- _Job_
Please, without any pictures, transcribe the lines from the one holding "7,000-8,000" to the end of the listing, both ends included.

- _Material supplied_

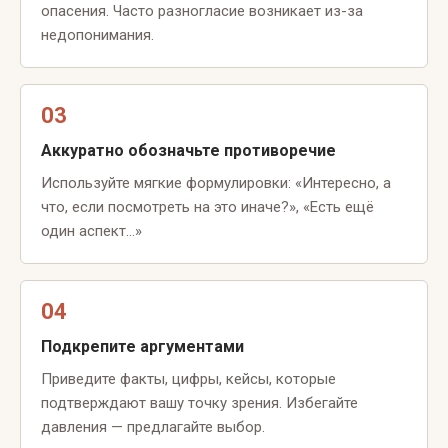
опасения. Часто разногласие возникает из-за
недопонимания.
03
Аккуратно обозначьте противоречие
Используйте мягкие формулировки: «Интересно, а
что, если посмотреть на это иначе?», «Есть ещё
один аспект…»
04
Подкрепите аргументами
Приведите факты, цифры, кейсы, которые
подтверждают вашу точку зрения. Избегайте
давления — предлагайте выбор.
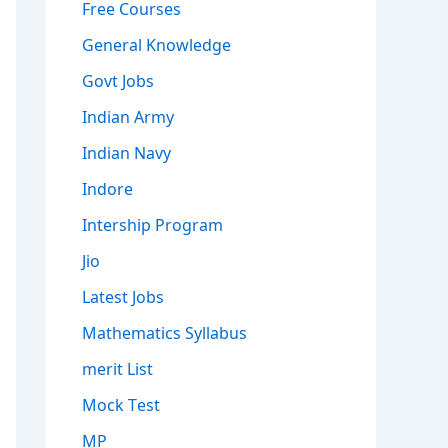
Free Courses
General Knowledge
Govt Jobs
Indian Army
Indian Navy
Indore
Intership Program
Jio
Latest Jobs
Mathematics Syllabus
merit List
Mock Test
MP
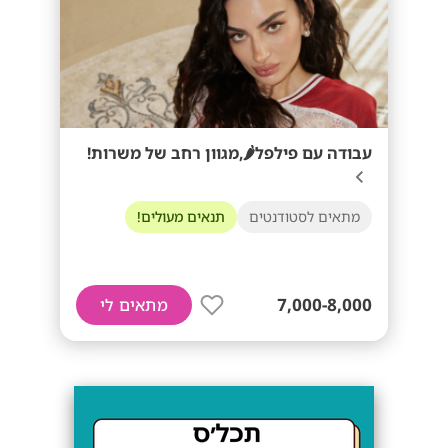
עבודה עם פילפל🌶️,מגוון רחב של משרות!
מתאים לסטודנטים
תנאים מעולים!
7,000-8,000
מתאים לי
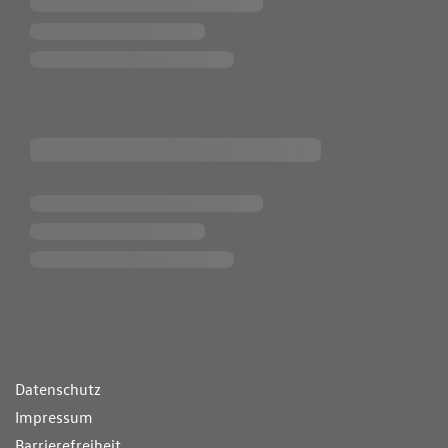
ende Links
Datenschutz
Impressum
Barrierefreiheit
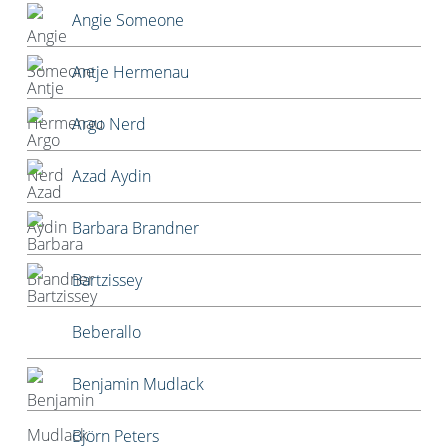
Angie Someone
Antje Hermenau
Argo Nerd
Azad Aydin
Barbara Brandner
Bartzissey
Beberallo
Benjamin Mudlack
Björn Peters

- _Response to the task_
7,000-8,000
מתאים לי
ende Links
Datenschutz
Impressum
Barrierefreiheit
Angie Someone
Antje Hermenau
Argo Nerd
Azad Aydin
Barbara Brandner
Bartzissey
Beberallo
Benjamin Mudlack
Björn Peters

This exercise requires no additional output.